Seeking change: positives to build on

There is strong evidence of the importance of integrated provision to address the multiple needs of women involved in prostitution and substance use.

Most of the women interviewed favoured an integrated approach, with some explaining that it would be easier and more efficient, and would save having to go over the same ground with different people in separate services.

While some women felt that services should be kept separate, this does not preclude close working to facilitate access to treatment.

Other support identified as positive included women-only services and groups, and skilled, empathetic non-peers, and drop-in or open access services.

Services need to reduce the stigma face by ensuring staff are thoroughly trained to understand the specific needs of women involved in prostitution and be non-judgmental and empathetic.
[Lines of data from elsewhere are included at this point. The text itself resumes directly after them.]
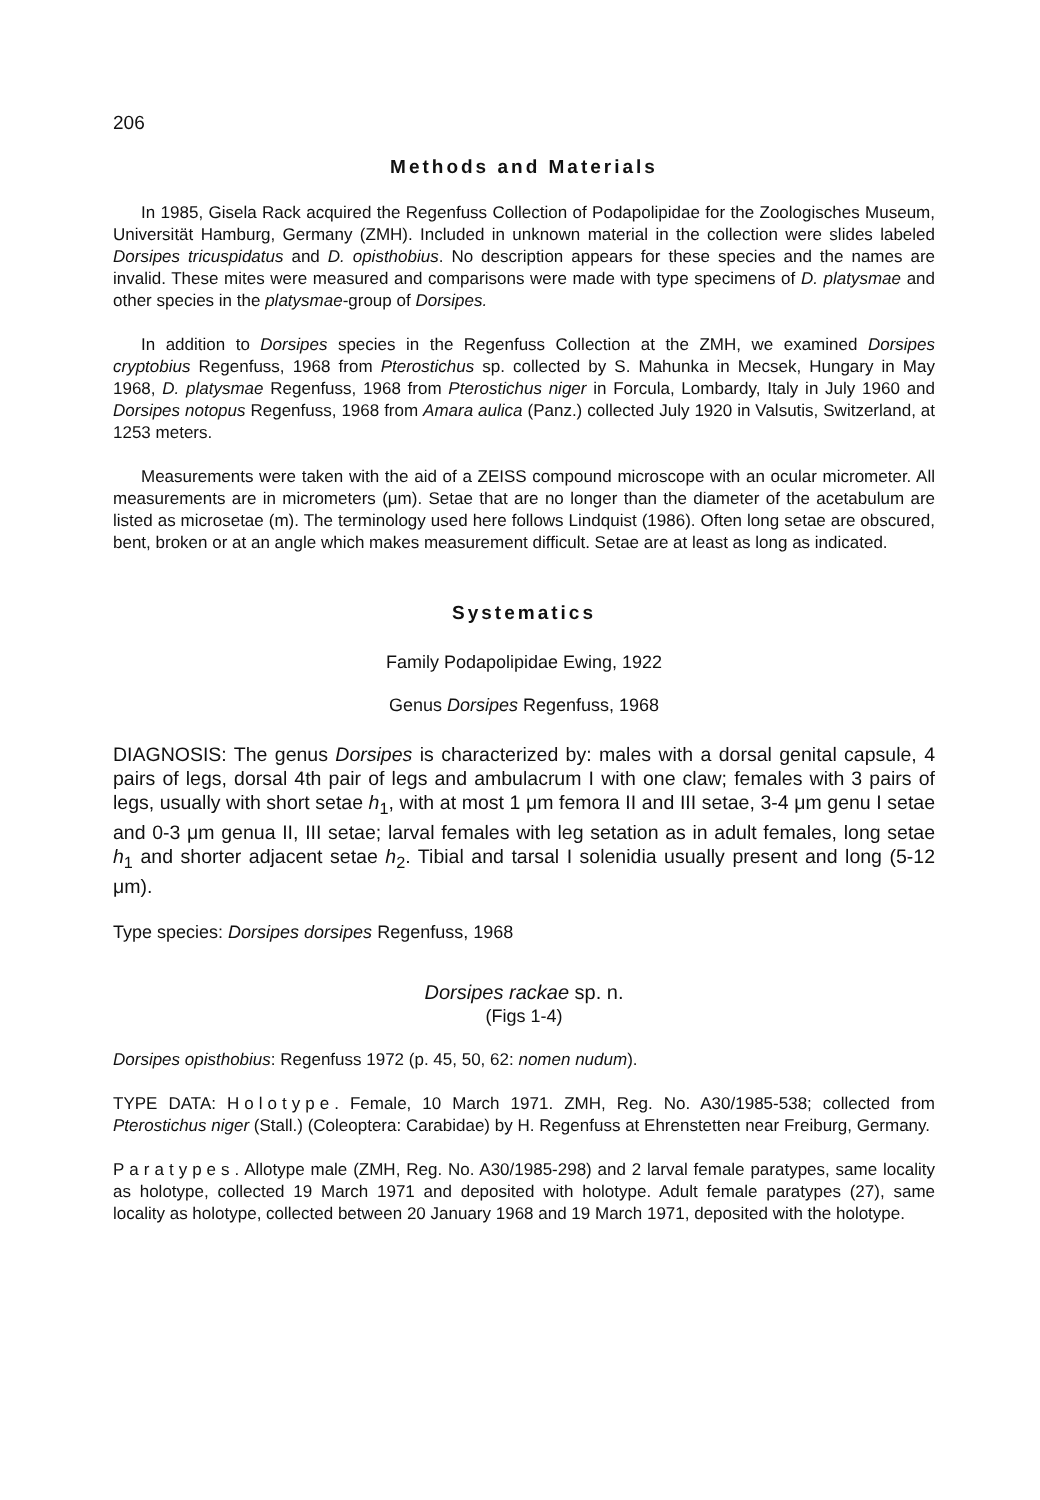206
Methods and Materials
In 1985, Gisela Rack acquired the Regenfuss Collection of Podapolipidae for the Zoologisches Museum, Universität Hamburg, Germany (ZMH). Included in unknown material in the collection were slides labeled Dorsipes tricuspidatus and D. opisthobius. No description appears for these species and the names are invalid. These mites were measured and comparisons were made with type specimens of D. platysmae and other species in the platysmae-group of Dorsipes.
In addition to Dorsipes species in the Regenfuss Collection at the ZMH, we examined Dorsipes cryptobius Regenfuss, 1968 from Pterostichus sp. collected by S. Mahunka in Mecsek, Hungary in May 1968, D. platysmae Regenfuss, 1968 from Pterostichus niger in Forcula, Lombardy, Italy in July 1960 and Dorsipes notopus Regenfuss, 1968 from Amara aulica (Panz.) collected July 1920 in Valsutis, Switzerland, at 1253 meters.
Measurements were taken with the aid of a ZEISS compound microscope with an ocular micrometer. All measurements are in micrometers (μm). Setae that are no longer than the diameter of the acetabulum are listed as microsetae (m). The terminology used here follows Lindquist (1986). Often long setae are obscured, bent, broken or at an angle which makes measurement difficult. Setae are at least as long as indicated.
Systematics
Family Podapolipidae Ewing, 1922
Genus Dorsipes Regenfuss, 1968
DIAGNOSIS: The genus Dorsipes is characterized by: males with a dorsal genital capsule, 4 pairs of legs, dorsal 4th pair of legs and ambulacrum I with one claw; females with 3 pairs of legs, usually with short setae h<sub>1</sub>, with at most 1 μm femora II and III setae, 3-4 μm genu I setae and 0-3 μm genua II, III setae; larval females with leg setation as in adult females, long setae h<sub>1</sub> and shorter adjacent setae h<sub>2</sub>. Tibial and tarsal I solenidia usually present and long (5-12 μm).
Type species: Dorsipes dorsipes Regenfuss, 1968
Dorsipes rackae sp. n.
(Figs 1-4)
Dorsipes opisthobius: Regenfuss 1972 (p. 45, 50, 62: nomen nudum).
TYPE DATA: Holotype. Female, 10 March 1971. ZMH, Reg. No. A30/1985-538; collected from Pterostichus niger (Stall.) (Coleoptera: Carabidae) by H. Regenfuss at Ehrenstetten near Freiburg, Germany.
Paratypes. Allotype male (ZMH, Reg. No. A30/1985-298) and 2 larval female paratypes, same locality as holotype, collected 19 March 1971 and deposited with holotype. Adult female paratypes (27), same locality as holotype, collected between 20 January 1968 and 19 March 1971, deposited with the holotype.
Stigma may also prevent disclosure about involvement in prostitution to key workers in the first place, and robust assurances about confidentiality can help to counter this.

Many women told us that their focus wasn’t just to reduce risks and manage substance dependence, but to rebuild their lives.

As one woman told us: “I’d love to be clean. I’d like to have a job but I’ve got no qualifications. I’d like to provide a nice house for my son. Holidays. You know, he’s missed out on basic things other kids have…Things like that. Things that people would say is normal everyday lives.”

This means that to be fully effective, services need to provide access to housing and employment support, as well as ongoing aftercare for those who are substance-free and no longer involved in prostitution 

Lucy Dixon works for Against Violence and Abuse, a service working to end all forms of violence against women and girls in the UK. A version of this article appeared in OpenDemocracy on 18 August 2014.